In 1978 the tanker Christos Bitas ran aground off the Haven, spilling a portion of its cargo of oil. In 1984, a serious explosion on a tanker being repaired in the Haven resulted in three fatalities. In 1996, it was the location of the Sea Empress oil spill, initially thought to be one of the most devastating oil tanker disasters the UK has ever seen. In the event, recovery has been surprisingly good, perhaps partly because of the very strong tides. The comparable Torrey Canyon spill in 1968, a ship which had been heading to Milford Haven, affected shores further south around southern Cornwall and northern France, was actually far more damaging.

===Liquefied natural gas===
In light of the dwindling supplies of North Sea gas, Milford Haven has become home to two new LNG terminals which eventually could provide 25% of the UK's gas requirement. Under construction from 2006, South Hook is based on the former Esso refinery facility, while the Dragon LNG terminal is based on a brownfield site of the Gulf oil refinery, now also housing SEMLogistics chemicals. The regasified natural gas is fed through National Grid plc's South Wales Gas Pipeline to the distribution point at Tirley, Gloucestershire. The first vessel, the Q-Flex-class Tembek from Qatar, docked at South Hook on 20 March 2009. The first gas to the Dragon facility was delivered 14 July 2009.

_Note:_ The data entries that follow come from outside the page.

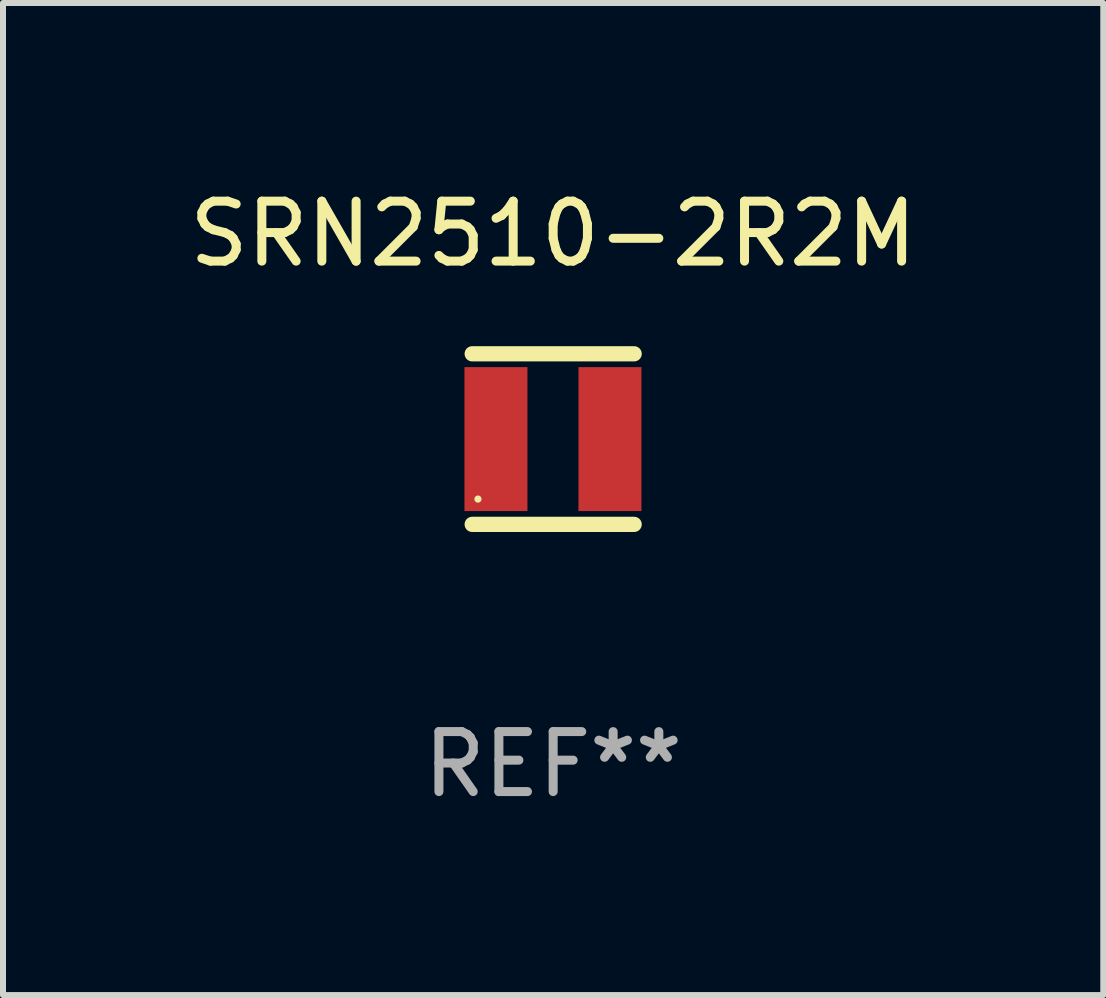
<source format=kicad_pcb>
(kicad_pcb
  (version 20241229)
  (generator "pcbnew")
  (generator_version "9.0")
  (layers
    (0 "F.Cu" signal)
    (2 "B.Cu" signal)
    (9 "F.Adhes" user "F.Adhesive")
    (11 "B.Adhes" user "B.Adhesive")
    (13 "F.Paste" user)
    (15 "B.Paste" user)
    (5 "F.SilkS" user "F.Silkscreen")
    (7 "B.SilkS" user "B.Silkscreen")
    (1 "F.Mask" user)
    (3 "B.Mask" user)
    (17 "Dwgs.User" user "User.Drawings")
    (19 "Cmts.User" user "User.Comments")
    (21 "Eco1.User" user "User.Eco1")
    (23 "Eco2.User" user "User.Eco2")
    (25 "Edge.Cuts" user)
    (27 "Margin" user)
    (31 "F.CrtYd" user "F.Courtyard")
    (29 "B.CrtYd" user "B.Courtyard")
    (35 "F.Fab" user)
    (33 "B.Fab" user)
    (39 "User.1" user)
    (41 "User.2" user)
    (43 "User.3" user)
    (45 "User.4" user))
  (footprint "SRN2510-2R2M"
    (layer "F.Cu")
    (at 6.173 4.271)
    (property "Reference" "SRN2510-2R2M" (at 0 -3.422 0) (layer "F.SilkS") (effects (font (size 1 1) (thickness 0.15))))
    (attr through_hole)
    (fp_line (start -1.35 -1.422) (end 1.35 -1.422) (stroke (width 0.254) (type solid)) (layer "F.SilkS"))
    (fp_line (start -1.35 1.422) (end 1.35 1.422) (stroke (width 0.254) (type solid)) (layer "F.SilkS"))
    (fp_circle (center -1.254 1) (end -1.224 1) (stroke (width 0.06) (type solid)) (fill no) (layer "F.SilkS"))
    (fp_text user "REF**" (at 0 5.422 0) (layer "F.Fab") (effects (font (size 1 1) (thickness 0.15))))
    (pad "1" smd rect (at -0.954 0) (size 1.05 2.4) (layers "F.Cu" "F.Mask" "F.Paste"))
    (pad "2" smd rect (at 0.947 0) (size 1.05 2.4) (layers "F.Cu" "F.Mask" "F.Paste")))
  (gr_rect
    (start -3 -3)
    (end 15.345 13.541)
    (stroke (width 0.1) (type default))
    (fill no)
    (layer "Edge.Cuts")))
</source>
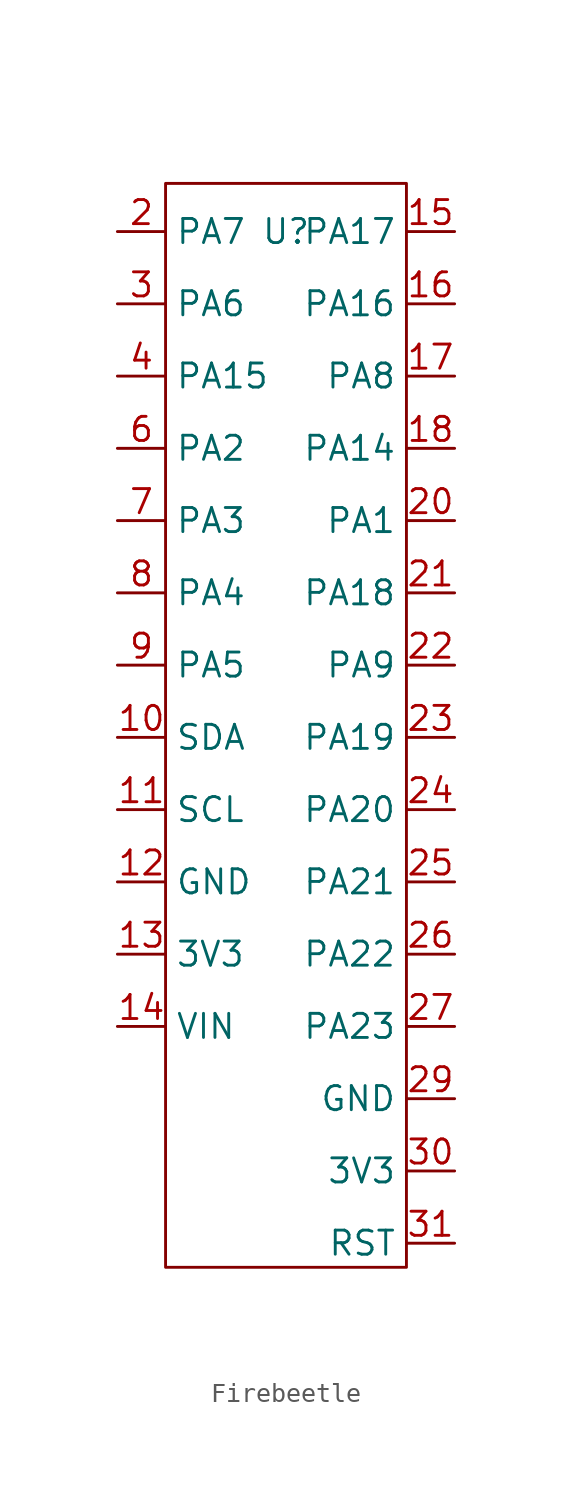
<source format=kicad_sym>
(kicad_symbol_lib
  (version 20231120)
  (generator "kicad_symbol_editor")
  (generator_version "8.0")
  (symbol "Firebeetle"
    (property "Reference" "U"
      (at 0 0 0)
      (effects (font (size 1.27 1.27))))
    (property "Value" ""
      (at 0 0 0)
      (effects (font (size 1.27 1.27))))
    (symbol "Firebeetle_0_1"
      (rectangle (start -6.35 2.54) (end 6.35 -54.61) (stroke (width 0) (type default)) (fill (type none))))
    (symbol "Firebeetle_1_1"
      (pin bidirectional line (at -8.89 -26.67 0) (length 2.54) (name "SDA" (effects (font (size 1.27 1.27)))) (number "10" (effects (font (size 1.27 1.27)))))
      (pin bidirectional line (at -8.89 -30.48 0) (length 2.54) (name "SCL" (effects (font (size 1.27 1.27)))) (number "11" (effects (font (size 1.27 1.27)))))
      (pin power_in line (at -8.89 -34.29 0) (length 2.54) (name "GND" (effects (font (size 1.27 1.27)))) (number "12" (effects (font (size 1.27 1.27)))))
      (pin power_out line (at -8.89 -38.1 0) (length 2.54) (name "3V3" (effects (font (size 1.27 1.27)))) (number "13" (effects (font (size 1.27 1.27)))))
      (pin power_in line (at -8.89 -41.91 0) (length 2.54) (name "VIN" (effects (font (size 1.27 1.27)))) (number "14" (effects (font (size 1.27 1.27)))))
      (pin bidirectional line (at 8.89 0 180) (length 2.54) (name "PA17" (effects (font (size 1.27 1.27)))) (number "15" (effects (font (size 1.27 1.27)))))
      (pin bidirectional line (at 8.89 -3.81 180) (length 2.54) (name "PA16" (effects (font (size 1.27 1.27)))) (number "16" (effects (font (size 1.27 1.27)))))
      (pin bidirectional line (at 8.89 -7.62 180) (length 2.54) (name "PA8" (effects (font (size 1.27 1.27)))) (number "17" (effects (font (size 1.27 1.27)))))
      (pin bidirectional line (at 8.89 -11.43 180) (length 2.54) (name "PA14" (effects (font (size 1.27 1.27)))) (number "18" (effects (font (size 1.27 1.27)))))
      (pin bidirectional line (at -8.89 0 0) (length 2.54) (name "PA7" (effects (font (size 1.27 1.27)))) (number "2" (effects (font (size 1.27 1.27)))))
      (pin bidirectional line (at 8.89 -15.24 180) (length 2.54) (name "PA1" (effects (font (size 1.27 1.27)))) (number "20" (effects (font (size 1.27 1.27)))))
      (pin bidirectional line (at 8.89 -19.05 180) (length 2.54) (name "PA18" (effects (font (size 1.27 1.27)))) (number "21" (effects (font (size 1.27 1.27)))))
      (pin bidirectional line (at 8.89 -22.86 180) (length 2.54) (name "PA9" (effects (font (size 1.27 1.27)))) (number "22" (effects (font (size 1.27 1.27)))))
      (pin bidirectional line (at 8.89 -26.67 180) (length 2.54) (name "PA19" (effects (font (size 1.27 1.27)))) (number "23" (effects (font (size 1.27 1.27)))))
      (pin bidirectional line (at 8.89 -30.48 180) (length 2.54) (name "PA20" (effects (font (size 1.27 1.27)))) (number "24" (effects (font (size 1.27 1.27)))))
      (pin bidirectional line (at 8.89 -34.29 180) (length 2.54) (name "PA21" (effects (font (size 1.27 1.27)))) (number "25" (effects (font (size 1.27 1.27)))))
      (pin bidirectional line (at 8.89 -38.1 180) (length 2.54) (name "PA22" (effects (font (size 1.27 1.27)))) (number "26" (effects (font (size 1.27 1.27)))))
      (pin bidirectional line (at 8.89 -41.91 180) (length 2.54) (name "PA23" (effects (font (size 1.27 1.27)))) (number "27" (effects (font (size 1.27 1.27)))))
      (pin power_in line (at 8.89 -45.72 180) (length 2.54) (name "GND" (effects (font (size 1.27 1.27)))) (number "29" (effects (font (size 1.27 1.27)))))
      (pin bidirectional line (at -8.89 -3.81 0) (length 2.54) (name "PA6" (effects (font (size 1.27 1.27)))) (number "3" (effects (font (size 1.27 1.27)))))
      (pin power_out line (at 8.89 -49.53 180) (length 2.54) (name "3V3" (effects (font (size 1.27 1.27)))) (number "30" (effects (font (size 1.27 1.27)))))
      (pin bidirectional line (at 8.89 -53.34 180) (length 2.54) (name "RST" (effects (font (size 1.27 1.27)))) (number "31" (effects (font (size 1.27 1.27)))))
      (pin bidirectional line (at -8.89 -7.62 0) (length 2.54) (name "PA15" (effects (font (size 1.27 1.27)))) (number "4" (effects (font (size 1.27 1.27)))))
      (pin bidirectional line (at -8.89 -11.43 0) (length 2.54) (name "PA2" (effects (font (size 1.27 1.27)))) (number "6" (effects (font (size 1.27 1.27)))))
      (pin bidirectional line (at -8.89 -15.24 0) (length 2.54) (name "PA3" (effects (font (size 1.27 1.27)))) (number "7" (effects (font (size 1.27 1.27)))))
      (pin bidirectional line (at -8.89 -19.05 0) (length 2.54) (name "PA4" (effects (font (size 1.27 1.27)))) (number "8" (effects (font (size 1.27 1.27)))))
      (pin bidirectional line (at -8.89 -22.86 0) (length 2.54) (name "PA5" (effects (font (size 1.27 1.27)))) (number "9" (effects (font (size 1.27 1.27))))))))
</source>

===Cruise ship terminal===
The port authority started promoting Pembrokeshire as a cruise destination in 2003 and passenger numbers have steadily increased since then. In July 2008, the first transatlantic liner, the Maasdam arrived in Milford Haven.

==Town==

The town of Milford Haven was founded as a whaling center in the 18th century, and today the town's port is the fourth largest in the United Kingdom in terms of tonnage and plays an important role in the United Kingdom's energy sector with several oil refineries and one of the biggest LNG terminals in the world. Milford Haven is the second largest settlement in Pembrokeshire, with a population of 13,100; though its community boundaries make it the most populous in the county, with 13,096 people. As a community, Milford Haven takes in the town of Milford Haven itself and the villages of Hakin, Hubberston, Liddeston, Steynton and Thornton.

==Power generation==
As a first stage of a wave power plant, there will be some testing at West Dale Bay.

==Contaminants==
Organic and heavy metal chemical pollutants accumulating in variety of species including seaweed mussels, bivalves and worms have been measured in Milford Haven Waterway. This together with information on the sediment concentrations have been assessed in order to aid in the evaluation of the environmental quality of the ria estuary.